That was what had happened before, that was what was happening all the time.
It wasn't like relief — anyhow, you could say it wasn't like relief. These carbohydrates people didn't ever insult you when you came to ask for help. They treated you like a paying customer and they always said that you should come back and sometimes when you didn't they came around to see what had happened — if maybe you had got a job or were bashful about coming in again. If it turned out that you were bashful, they'd sit down and talk to you and before they left they had you thinking you were doing them a favor by taking the carbohydrates off their hands.
Because of the carbohydrates millions who would have died were still alive in India and in China. Now the thousands who would lose their jobs when the automotive plants shut down and the steel mills curtailed their operations and the repair shops shut their doors, would travel the same trail to the doors with the carbohydrates sign.

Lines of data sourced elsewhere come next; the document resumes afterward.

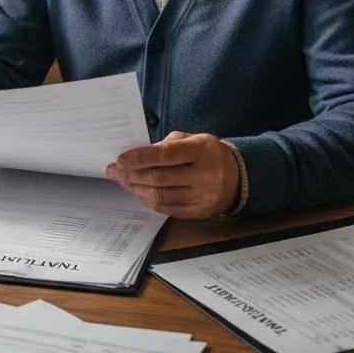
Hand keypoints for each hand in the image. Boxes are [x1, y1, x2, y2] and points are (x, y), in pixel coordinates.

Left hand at [105, 131, 239, 218]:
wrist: (239, 176)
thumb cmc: (208, 153)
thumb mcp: (192, 139)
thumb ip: (165, 146)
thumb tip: (135, 157)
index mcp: (203, 151)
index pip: (165, 156)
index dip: (140, 158)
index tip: (120, 159)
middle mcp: (205, 175)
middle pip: (159, 178)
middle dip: (131, 175)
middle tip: (114, 171)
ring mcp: (203, 197)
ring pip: (160, 196)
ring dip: (136, 189)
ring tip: (123, 181)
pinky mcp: (199, 213)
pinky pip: (166, 209)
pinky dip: (148, 200)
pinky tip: (138, 192)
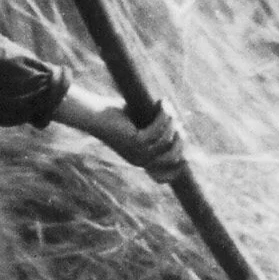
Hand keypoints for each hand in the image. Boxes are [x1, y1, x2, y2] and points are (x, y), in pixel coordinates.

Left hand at [54, 86, 187, 183]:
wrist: (92, 114)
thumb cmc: (114, 115)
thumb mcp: (139, 125)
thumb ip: (157, 130)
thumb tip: (180, 127)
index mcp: (141, 160)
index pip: (165, 176)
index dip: (180, 166)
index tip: (187, 153)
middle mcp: (141, 161)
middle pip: (175, 157)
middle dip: (181, 137)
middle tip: (176, 119)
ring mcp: (139, 153)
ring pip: (168, 141)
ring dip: (171, 120)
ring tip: (165, 105)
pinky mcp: (136, 142)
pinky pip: (159, 130)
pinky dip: (164, 115)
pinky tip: (161, 103)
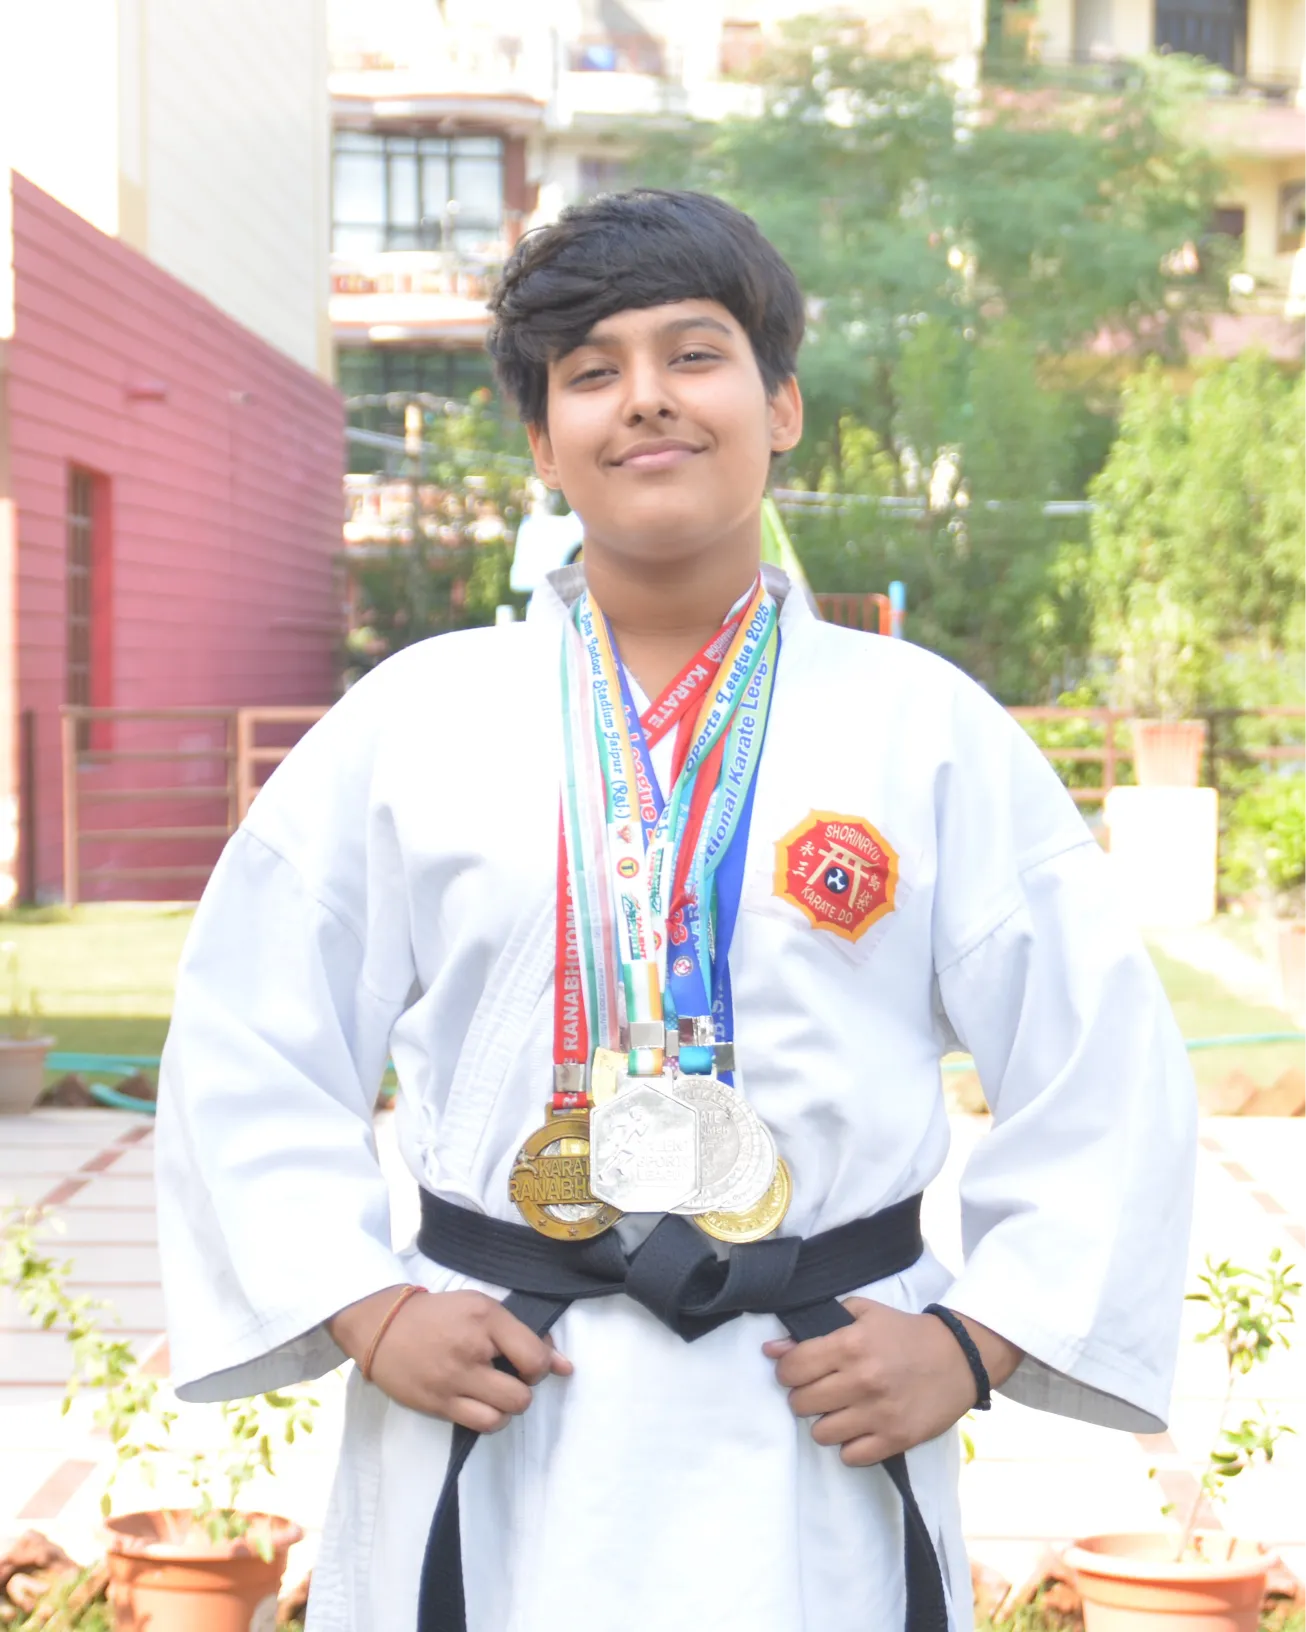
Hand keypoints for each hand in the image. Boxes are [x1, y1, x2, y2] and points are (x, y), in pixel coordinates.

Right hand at [328, 1286, 571, 1432]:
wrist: (384, 1326)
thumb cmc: (440, 1314)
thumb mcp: (482, 1308)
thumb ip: (524, 1334)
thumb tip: (565, 1366)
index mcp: (485, 1318)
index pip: (534, 1357)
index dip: (541, 1366)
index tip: (529, 1363)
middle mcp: (471, 1350)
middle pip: (522, 1394)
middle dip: (524, 1390)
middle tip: (510, 1378)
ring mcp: (452, 1381)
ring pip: (503, 1416)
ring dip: (507, 1408)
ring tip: (495, 1393)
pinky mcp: (437, 1404)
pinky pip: (480, 1425)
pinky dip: (489, 1419)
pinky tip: (481, 1404)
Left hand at [762, 1299, 1021, 1466]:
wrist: (958, 1356)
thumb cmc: (904, 1333)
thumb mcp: (862, 1314)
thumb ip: (816, 1327)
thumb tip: (771, 1348)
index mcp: (850, 1345)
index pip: (793, 1368)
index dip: (787, 1370)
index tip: (796, 1371)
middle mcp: (862, 1380)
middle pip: (801, 1403)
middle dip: (803, 1396)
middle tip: (820, 1390)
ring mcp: (879, 1414)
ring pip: (822, 1434)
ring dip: (825, 1422)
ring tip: (840, 1409)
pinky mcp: (896, 1439)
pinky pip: (851, 1456)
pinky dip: (850, 1445)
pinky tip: (859, 1428)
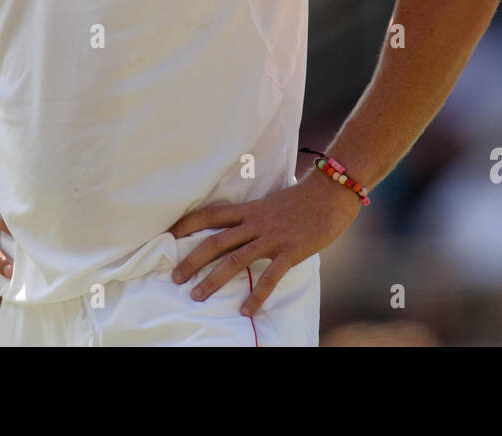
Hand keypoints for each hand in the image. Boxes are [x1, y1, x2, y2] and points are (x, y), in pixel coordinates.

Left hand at [167, 171, 361, 317]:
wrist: (332, 191)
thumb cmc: (306, 198)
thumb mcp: (273, 203)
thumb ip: (257, 216)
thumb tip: (245, 228)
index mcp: (251, 210)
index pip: (211, 214)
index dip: (188, 224)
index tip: (169, 234)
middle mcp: (256, 223)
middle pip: (215, 241)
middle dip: (192, 259)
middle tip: (174, 277)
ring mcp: (272, 237)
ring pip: (235, 260)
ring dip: (213, 280)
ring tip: (196, 296)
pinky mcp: (291, 251)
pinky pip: (270, 277)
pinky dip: (256, 295)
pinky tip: (246, 310)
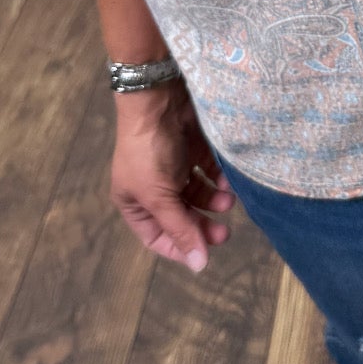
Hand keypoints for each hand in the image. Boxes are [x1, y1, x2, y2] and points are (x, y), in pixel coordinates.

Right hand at [110, 79, 234, 271]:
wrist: (158, 97)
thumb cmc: (149, 151)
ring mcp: (173, 166)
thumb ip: (180, 229)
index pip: (157, 237)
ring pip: (197, 195)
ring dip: (213, 201)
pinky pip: (208, 171)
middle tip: (226, 232)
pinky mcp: (191, 148)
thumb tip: (199, 266)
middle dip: (203, 225)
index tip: (204, 253)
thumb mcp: (159, 195)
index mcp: (135, 202)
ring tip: (227, 200)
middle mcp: (153, 187)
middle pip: (182, 217)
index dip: (180, 248)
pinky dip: (217, 178)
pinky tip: (226, 181)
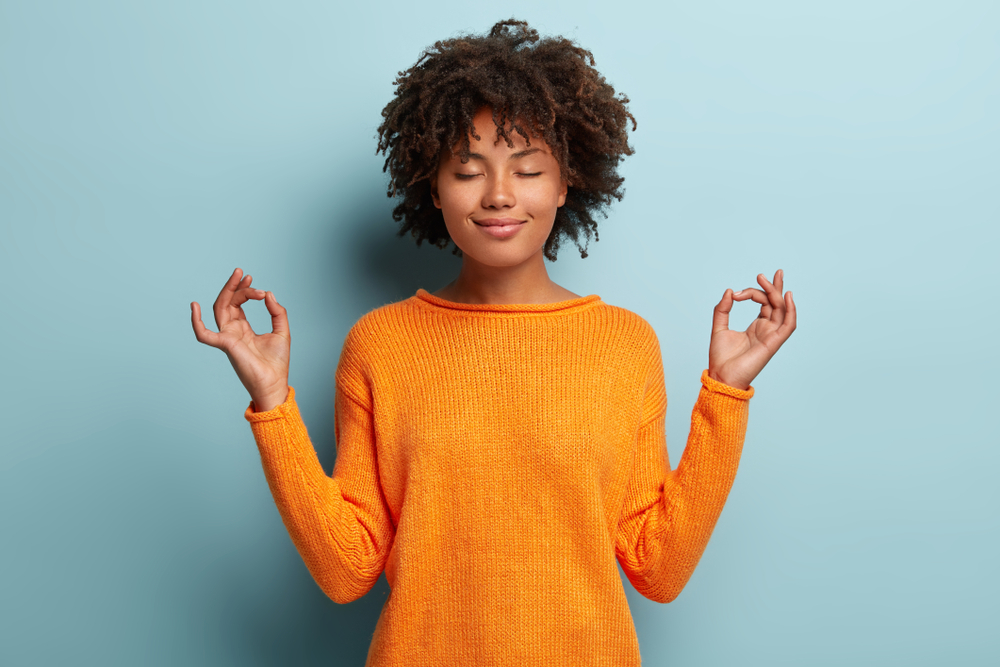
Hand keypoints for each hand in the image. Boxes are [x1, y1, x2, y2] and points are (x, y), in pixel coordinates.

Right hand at [191, 268, 290, 410]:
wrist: (274, 383)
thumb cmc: (276, 362)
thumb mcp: (282, 331)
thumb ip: (277, 312)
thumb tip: (269, 293)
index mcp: (243, 329)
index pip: (238, 303)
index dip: (246, 291)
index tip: (257, 284)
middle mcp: (232, 331)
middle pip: (228, 302)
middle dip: (235, 286)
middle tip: (244, 274)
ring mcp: (227, 337)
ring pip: (220, 309)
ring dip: (228, 292)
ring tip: (239, 277)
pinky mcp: (226, 345)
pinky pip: (204, 334)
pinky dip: (196, 322)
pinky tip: (194, 306)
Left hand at [708, 269, 795, 390]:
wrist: (721, 376)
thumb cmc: (721, 358)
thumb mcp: (718, 328)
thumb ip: (723, 309)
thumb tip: (729, 291)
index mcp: (756, 327)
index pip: (764, 303)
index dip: (753, 292)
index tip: (735, 294)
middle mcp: (767, 330)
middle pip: (776, 304)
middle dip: (773, 287)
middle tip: (764, 274)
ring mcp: (771, 336)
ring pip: (781, 310)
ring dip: (775, 293)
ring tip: (766, 279)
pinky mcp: (773, 343)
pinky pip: (788, 325)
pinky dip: (791, 311)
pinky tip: (787, 296)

The automotive industry would have to shut down. No one would buy any other car when you could walk down the street and buy one that would last forever. Just as the razor blade industry was already closing its doors, now that it was possible to get an everlasting blade at the gadget shops, The same thing was happening with light bulbs and with cigarette lighters and the chances were, Vickers told himself, that the Forever car wasn't the last that would be heard from these manufacturers, whoever they might be.
For it must be, he told himself, that those who made the razor blades also made the lighters and the light bulbs, and that those who made the gadget items must have designed the Forever car. Not the same companies, perhaps, although he couldn't know, for it had never occurred to him to try to find out who had made any of them
The bus was filling up, but Vickers still sat staring out the window and sorting out his thoughts.